SAN FERDINANDO REALE
Angelo Forgione
Piazza san Ferdinando! Così la chiamo, da grande amante della storia di Napoli, invece di Trieste e Trento, odonimo attivato nel 1919 in celebrazione dell’annessione all’Italia delle due città.
La storia del luogo è invece quella di una chiesa firmata da Cosimo Fanzago nella prima metà del Seicento, poi dedicata nel 1767 a san Ferdinando di Castiglia in onore del sedicenne re Ferdinando di Borbone. E fu proprio lui, l’erede di Carlo, a dare, nel 1792, un primo assetto ufficiale e sistematico alla toponomastica e all’odonomastica di Napoli con un editto che stabilì la creazione dei quartieri, dei numeri civici e delle targhe che avrebbero dovuto accompagnare cittadini e viaggiatori del Grand Tour.
Anche la piazza e l’intero quartiere furono intitolati a san Ferdinando di Castiglia, detto “il re delle tre religioni” per l’armonia che riuscì a instaurare tra cristiani, ebrei e musulmani; e magari tornasse oggi.
Un quartiere esterno all’antica Neapolis, nato al sorgere del Seicento, a partire dalla costruzione del Palazzo vicereale vecchio, poi sostituito dal nuovo, l’attuale Palazzo Reale.
Nei primi decenni dell’Ottocento, lì di fronte sorse la basilica di san Francesco di Paola, intitolata al santo calabrese che nel tardo Quattrocento aveva predetto a Re Ferrante d’Aragona (Ferran, ovvero Ferdinando in catalano) che quel posto disabitato avrebbe avuto un futuro regale.

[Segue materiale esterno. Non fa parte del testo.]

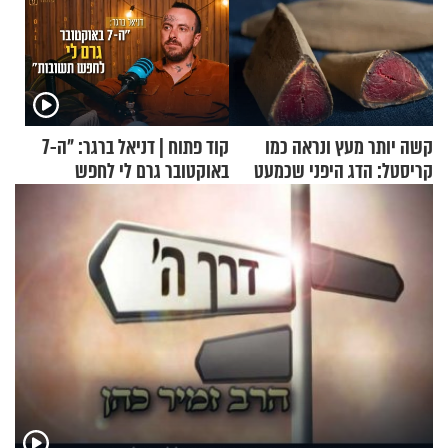
קשה יותר מעץ ונראה כמו
קוד פתוח | דניאל ברגר: "ה-7
קריסטל: הדג היפני שכמעט
באוקטובר גרם לי לחפש
בלתי אפשרי לחתוך
תשובות"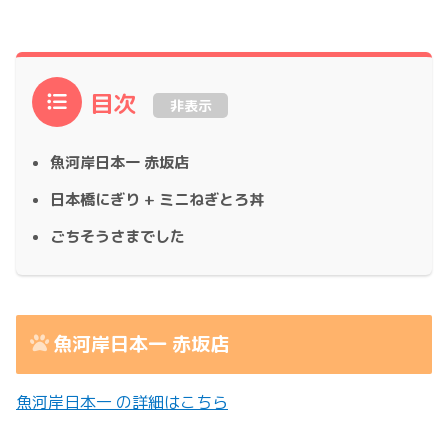
目次
非表示
魚河岸日本一 赤坂店
日本橋にぎり + ミニねぎとろ丼
ごちそうさまでした
魚河岸日本一 赤坂店
魚河岸日本一 の詳細はこちら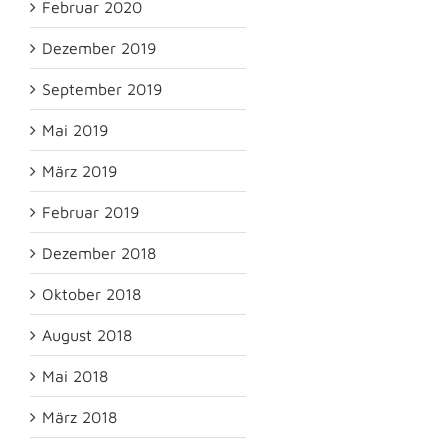
Februar 2020
Dezember 2019
September 2019
Mai 2019
März 2019
Februar 2019
Dezember 2018
Oktober 2018
August 2018
Mai 2018
März 2018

Un segno di devozione e ringraziamento dello stesso Ferdinando di Borbone al ritorno a Napoli dopo il Congresso di Vienna che aveva restaurato i troni spodestati da Napoleone. Un edificio reale di culto per affermare la fede cattolica di Napoli contro la massoneria anticattolica dei napoleonidi e dei giacobini.

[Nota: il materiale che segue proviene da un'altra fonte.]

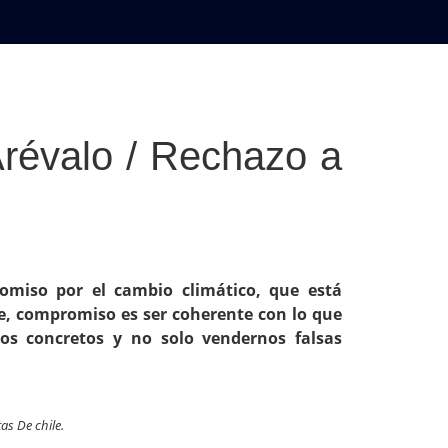
AL
DEPORTES
MUNDO
OPINIÓN
A
révalo / Rechazo a
romiso por el cambio climático, que está
te, compromiso es ser coherente con lo que
hos concretos y no solo vendernos falsas
s De chile.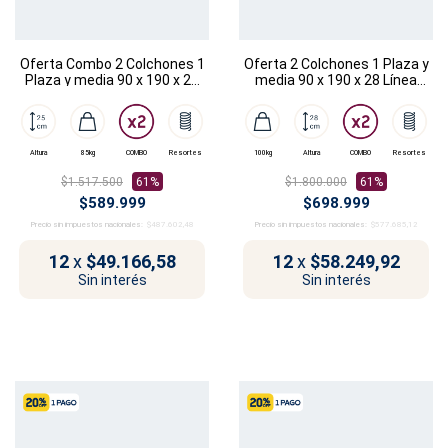
Oferta Combo 2 Colchones 1
Oferta 2 Colchones 1 Plaza y
Plaza y media 90 x 190 x 25
media 90 x 190 x 28 Línea
Línea Sanzio
Vasari
Altura
85kg
COMBO
Resortes
100kg
Altura
COMBO
Resortes
$1.517.500
61%
$1.800.000
61%
$589.999
$698.999
Precio sin impuestos nacionales:
$487.602,48
Precio sin impuestos nacionales:
$577.685,12
12
x
$49.166,58
12
x
$58.249,92
Sin interés
Sin interés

Sulla sommità del pronao, insieme alle statue di Francesco di Paola e della Religione, fu posta anche quella di san Ferdinando di Castiglia.
Chissà se un giorno un sindaco napoletano penserà di ripristinare l’antico odonimo della piazza del “re delle tre religioni” e del Re di Napoli, in rispetto della storia della città, così come fatto nel 1980, vivaddio, per via Toledo.